TO DO:
Reproduce the listing in its entirety. Do not reproduce the pictures.

RECORD EXCERPTS:
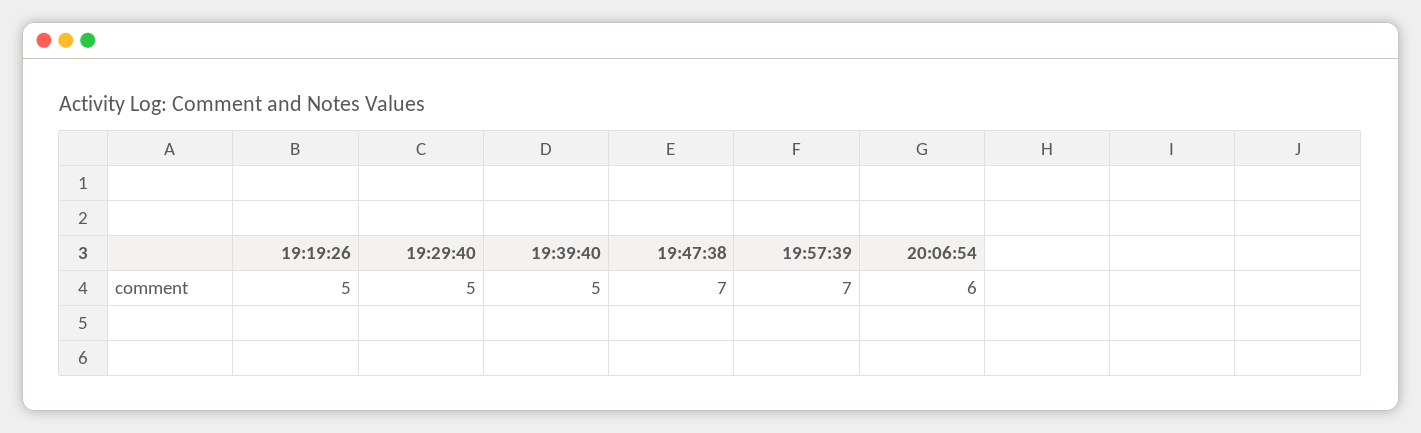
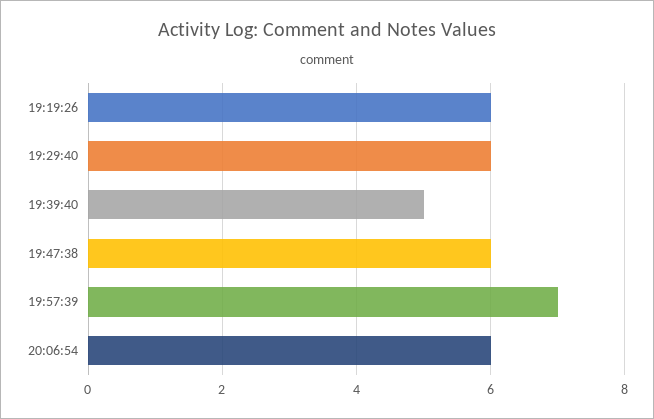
  {
-   "19:19:26": 5,
+   "19:19:26": 6,
-   "19:29:40": 5,
+   "19:29:40": 6,
    "19:39:40": 5,
-   "19:47:38": 7,
+   "19:47:38": 6,
    "19:57:39": 7,
    "20:06:54": 6
  }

WRITTEN ANSWER:
  {
-   "19:19:26": 5,
+   "19:19:26": 6,
-   "19:29:40": 5,
+   "19:29:40": 6,
    "19:39:40": 5,
-   "19:47:38": 7,
+   "19:47:38": 6,
    "19:57:39": 7,
    "20:06:54": 6
  }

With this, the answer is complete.